Nanoparticles: A Promising Tool for Traumatic Brain Injury
Aug. 2, 2021 - Todd AckermanNanoparticles can be targeted to injured brains, according to a Houston Methodist mouse study, a finding that bodes well for better diagnosis and treatment of the hard-to-reach organ.
The study showed that a novel nanoparticle delivery system developed by the team crosses the blood-brain barrier, where it can be used to recognize disease states and reduce inflammation. Such a delivery system is needed because most drugs can't penetrate the barrier.
"These results suggest nanoparticles represent a promising future theranostic tool for traumatic brain injury (TBI)," says Sonia Villapol, a Houston Methodist Research Institute neuroscientist and the study's co-primary investigator. "They can lead the revolution to make the field more sophisticated and precise."
The study, published this spring in the journal Advanced Functional Materials, focuses on traumatic brain injury, for which there is no effective pharmacotherapy. The team next plans to test the delivery system on Alzheimer's disease, which also lacks effective treatment and is characterized by inflammation.
An emerging tool still in the early stages of brain application
The research is still far from being ready to test in people, says Villapol.

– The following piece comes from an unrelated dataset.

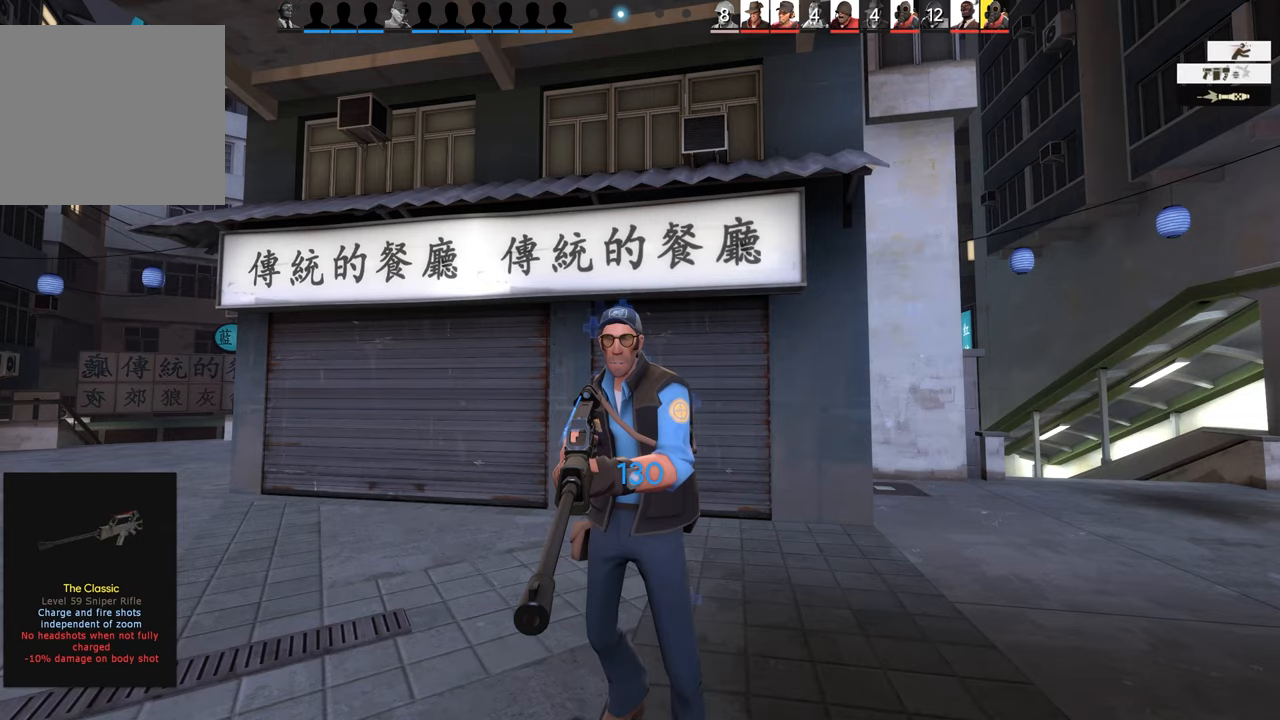
{"buttons": [], "left_stick": "center", "right_stick": "center", "events": []}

Nanoparticles, materials far smaller than what the human eye can detect, have become valuable medical tools in recent years, able to function as contrast agents in imaging and as carriers for the delivery of drugs and genes. Most of the application has come in cancer, but the technology's use in COVID-19 vaccines has increased general research in the field exponentially, says Francesca Taraballi, a Houston Methodist professor of orthopedics and translational biomaterials and the study's other co-primary investigator.
Still, nanoparticle research in brain injury lags behind. The Advanced Functional Materials paper is one of the first to show the technology's promise for the organ.
Few areas of disease are more in need of improved treatment. Immediately following brain injury, a neuroinflammatory cascade triggers brain degeneration that can cause hematoma, subarachnoid hemorrhage and axonal injury. Most have long-term physical, emotional and cognitive consequences.
A serious and growing health problem in the U.S., TBI annually accounts for 2.5 million emergency room visits, 56,000 deaths and more than $60 billion in direct medical expenses for palliative care and cognitive rehabilitation.
Brain drug treatment's big obstacle: crossing the blood brain barrier
Historically, drugs that might help prevent neurodegeneration are hard to deliver to brain tissue because of the blood brain barrier — a dense wall of cells that allows in oxygen, water and other vital substances but that prevents larger materials circulating in the blood from entering. Because they're ultra-small, nanoparticles have been seen as good candidates to breach the barrier.
In mouse models, Villapol and Taraballi showed that leukocyte-based biomimetic nanoparticles accessed the brain's inflamed regions and delivered anti-inflammatory drugs that decreased macrophage infiltration and brain lesions, compared to sham vehicle-treated mice.
The delivery system was visualized using advanced in vivo imaging techniques.
"Our results demonstrated that biomimetic nanoparticles could be strong candidates for acute pharmacologic treatment in TBI patients," Villapol and Taraballi write in the paper. "By observing the infiltration of nanoparticles into inflamed tissues, we can now design how to overcome the therapeutic challenges of TBI using pharmacological therapy targeting specific inflammatory mechanisms."